BEGIN STUDY MATERIAL
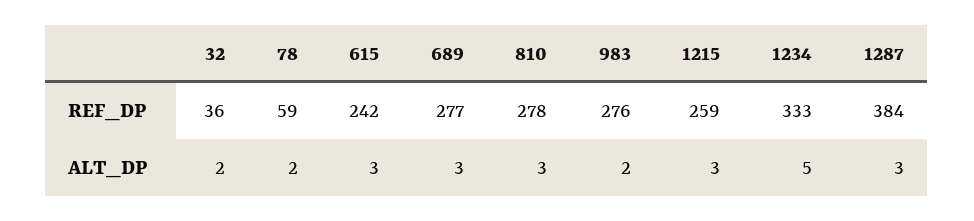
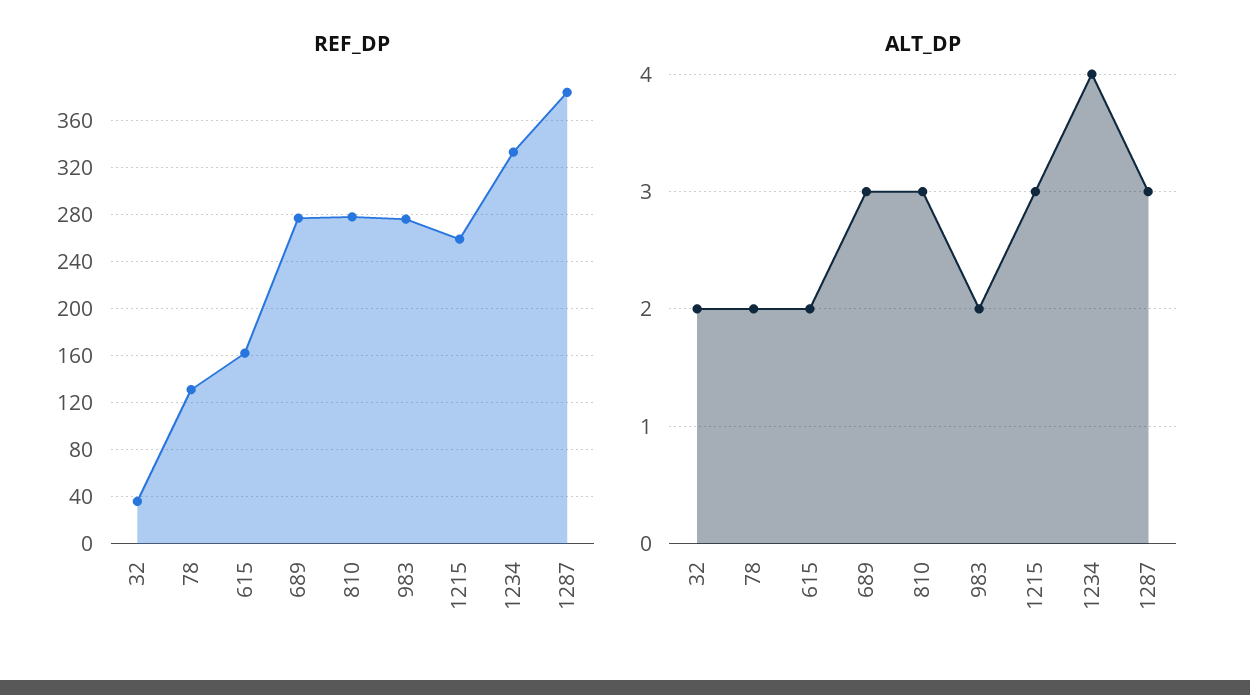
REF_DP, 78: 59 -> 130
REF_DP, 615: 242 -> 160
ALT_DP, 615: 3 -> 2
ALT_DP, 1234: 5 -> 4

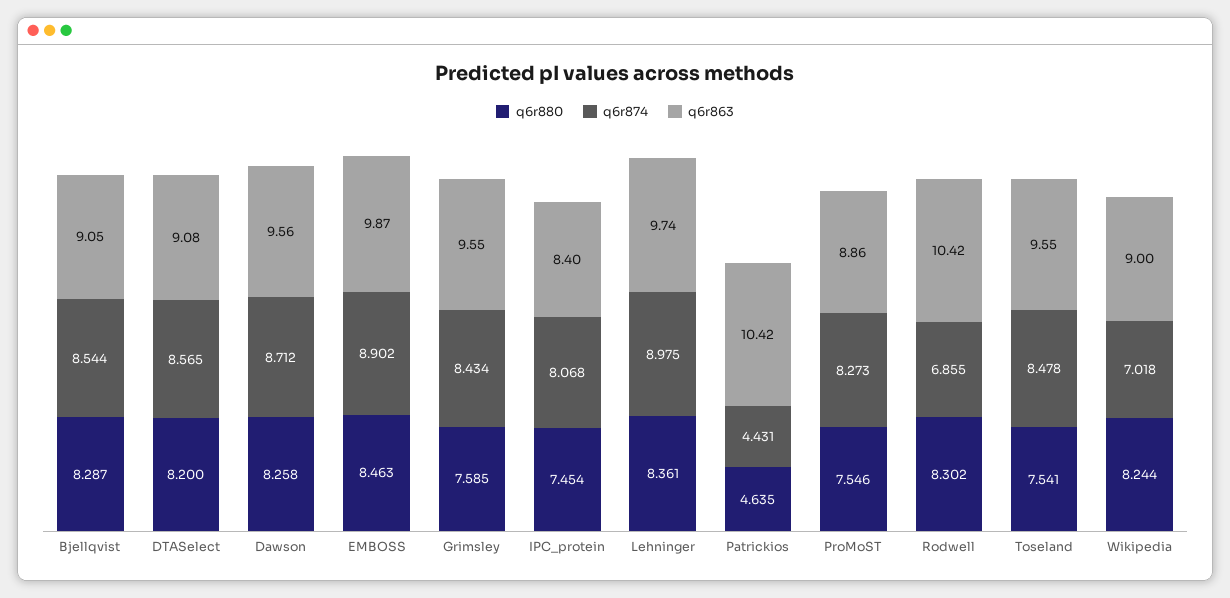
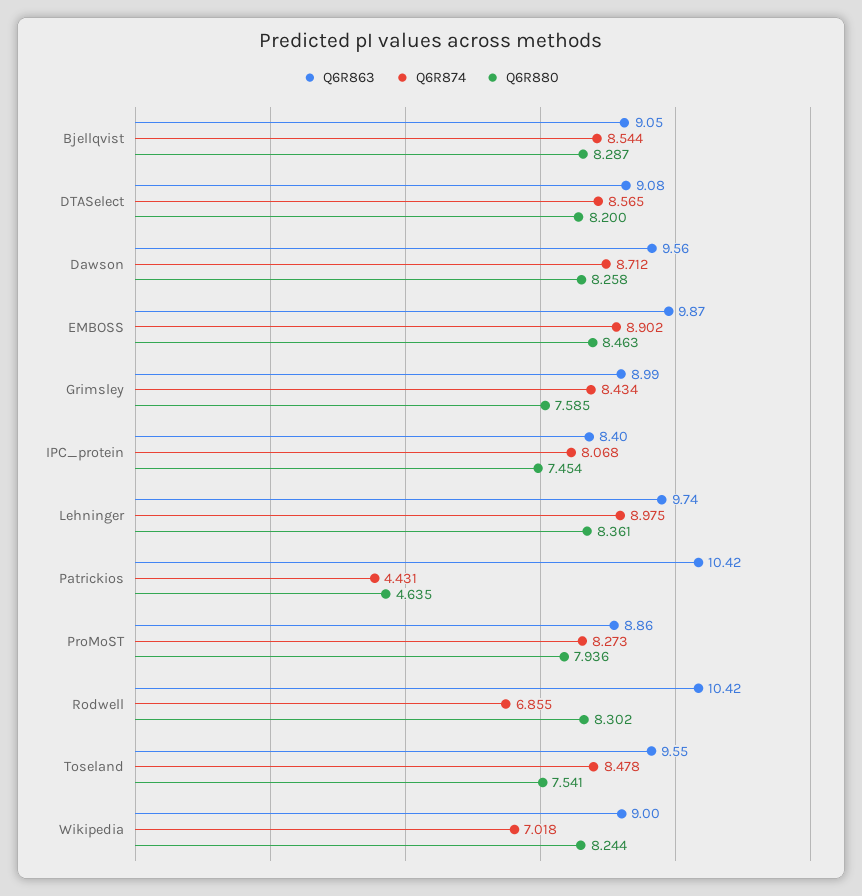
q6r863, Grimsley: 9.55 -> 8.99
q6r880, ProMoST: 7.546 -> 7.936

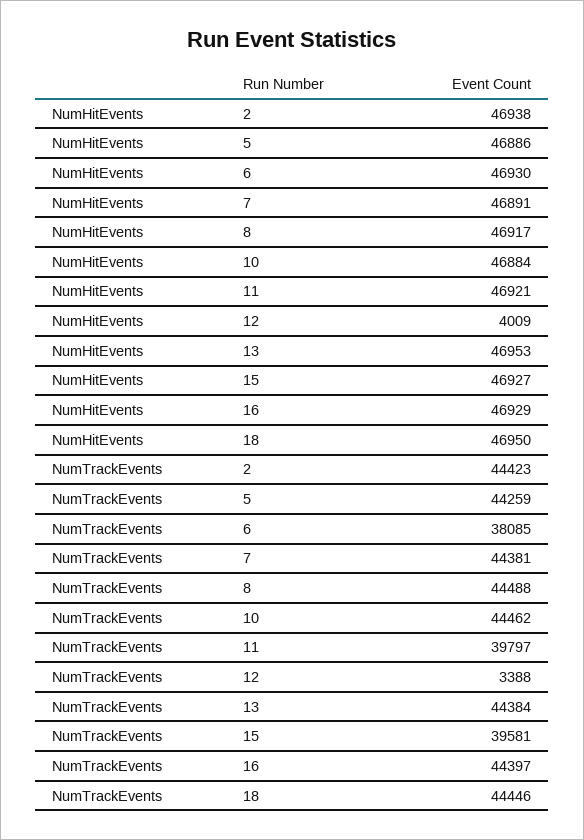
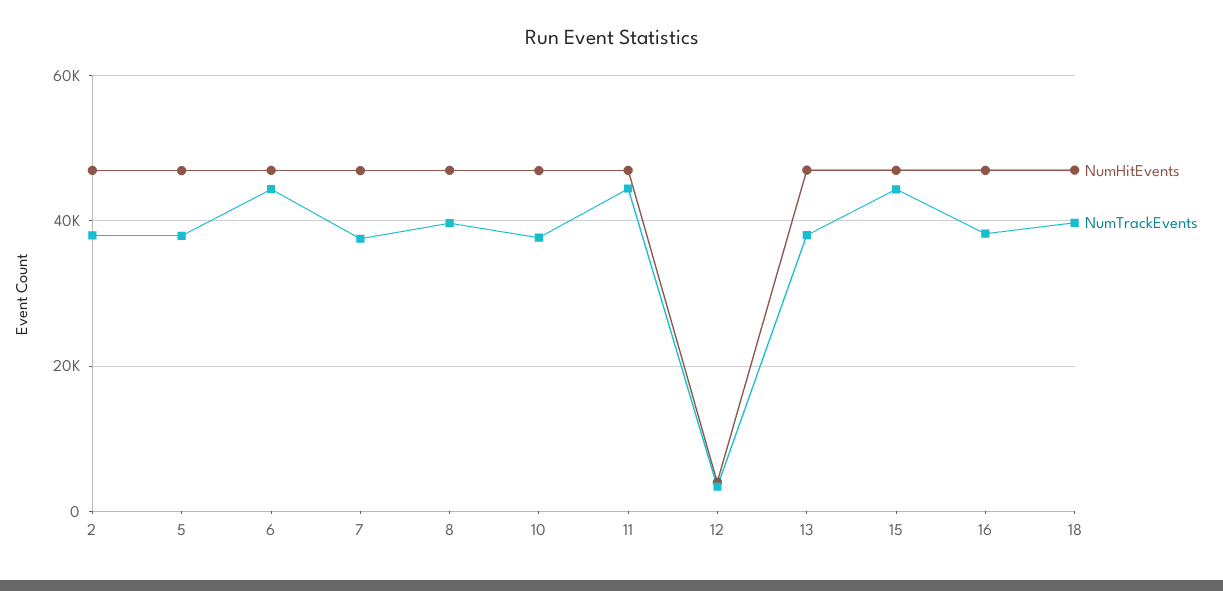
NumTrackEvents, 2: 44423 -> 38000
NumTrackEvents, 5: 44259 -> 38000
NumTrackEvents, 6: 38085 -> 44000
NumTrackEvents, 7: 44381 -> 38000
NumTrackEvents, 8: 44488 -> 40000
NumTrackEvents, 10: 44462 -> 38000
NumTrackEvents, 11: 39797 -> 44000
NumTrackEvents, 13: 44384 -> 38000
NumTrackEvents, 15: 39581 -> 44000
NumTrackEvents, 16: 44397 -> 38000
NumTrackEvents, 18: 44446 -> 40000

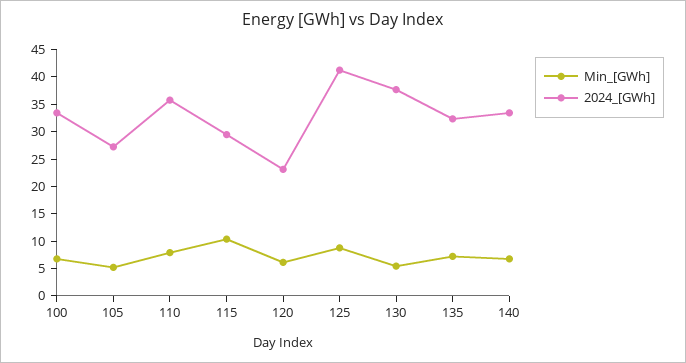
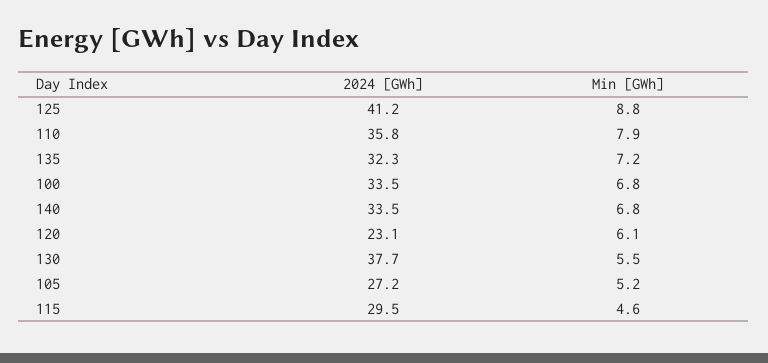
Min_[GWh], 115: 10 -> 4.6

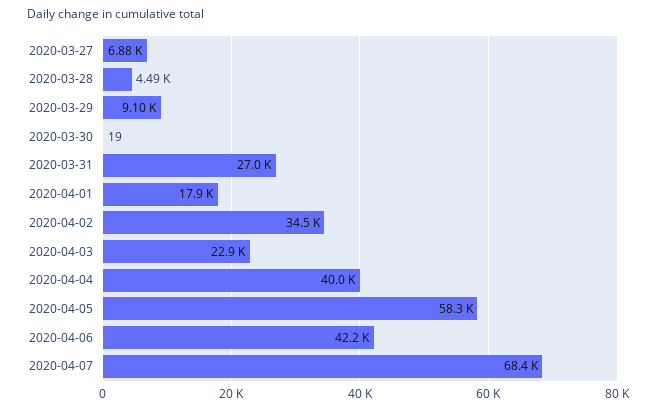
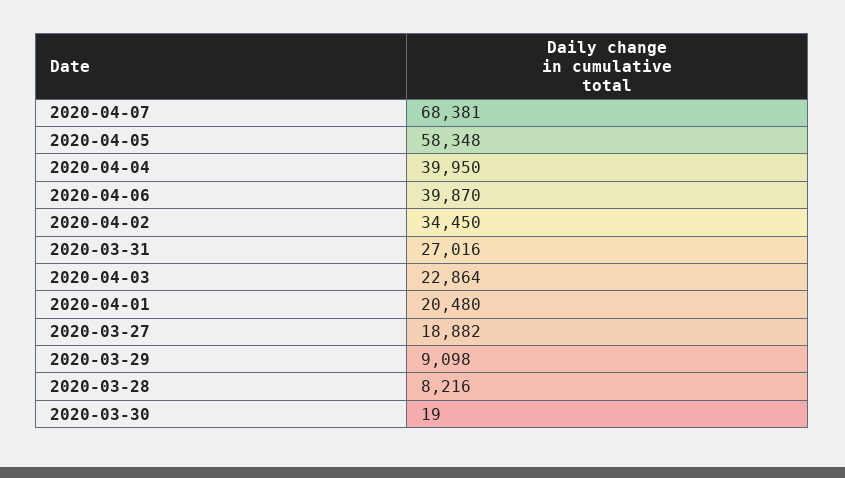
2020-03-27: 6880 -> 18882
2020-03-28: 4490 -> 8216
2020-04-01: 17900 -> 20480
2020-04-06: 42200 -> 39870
END STUDY MATERIAL
All of the data above needs to be retyped exactly, with the pictures removed.

REF_DP, 78: 59 -> 130
REF_DP, 615: 242 -> 160
ALT_DP, 615: 3 -> 2
ALT_DP, 1234: 5 -> 4

q6r863, Grimsley: 9.55 -> 8.99
q6r880, ProMoST: 7.546 -> 7.936

NumTrackEvents, 2: 44423 -> 38000
NumTrackEvents, 5: 44259 -> 38000
NumTrackEvents, 6: 38085 -> 44000
NumTrackEvents, 7: 44381 -> 38000
NumTrackEvents, 8: 44488 -> 40000
NumTrackEvents, 10: 44462 -> 38000
NumTrackEvents, 11: 39797 -> 44000
NumTrackEvents, 13: 44384 -> 38000
NumTrackEvents, 15: 39581 -> 44000
NumTrackEvents, 16: 44397 -> 38000
NumTrackEvents, 18: 44446 -> 40000

Min_[GWh], 115: 10 -> 4.6

2020-03-27: 6880 -> 18882
2020-03-28: 4490 -> 8216
2020-04-01: 17900 -> 20480
2020-04-06: 42200 -> 39870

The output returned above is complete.